Records shown:
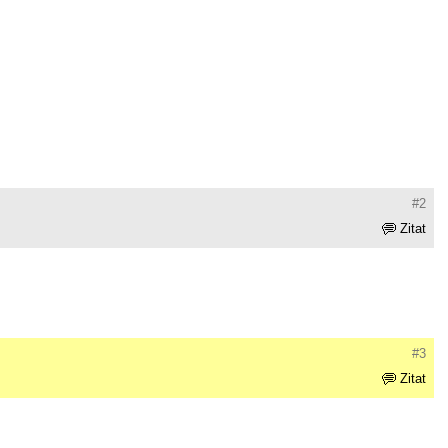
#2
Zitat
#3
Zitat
...
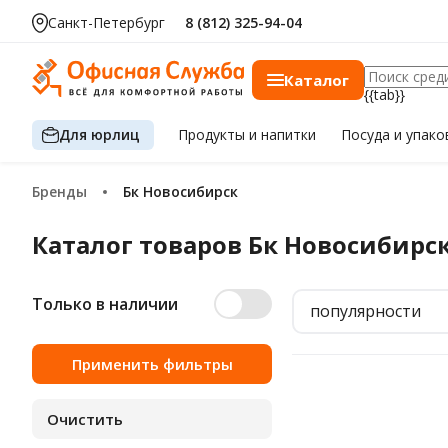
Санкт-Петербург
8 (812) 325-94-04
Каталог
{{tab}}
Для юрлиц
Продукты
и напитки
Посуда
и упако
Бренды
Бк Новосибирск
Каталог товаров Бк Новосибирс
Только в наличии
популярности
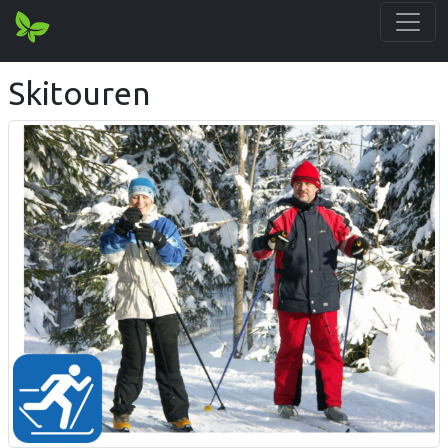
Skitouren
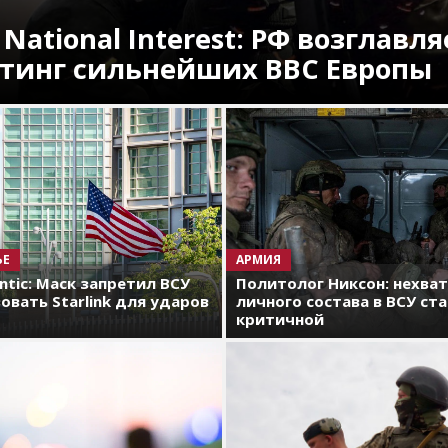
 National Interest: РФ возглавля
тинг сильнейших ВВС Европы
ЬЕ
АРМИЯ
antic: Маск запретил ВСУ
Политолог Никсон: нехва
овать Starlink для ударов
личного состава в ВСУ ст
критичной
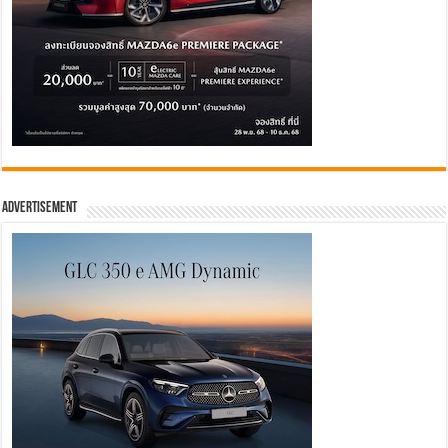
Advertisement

Job item: Within these entries, output exactly the lines starting at the one with "antic: Маск запретил ВСУ" and finishing at the one with "Advertisement". Leave pictures out of the output.

Answer to the problem:
antic: Маск запретил ВСУ
Политолог Никсон: нехва
овать Starlink для ударов
личного состава в ВСУ ст
критичной
Advertisement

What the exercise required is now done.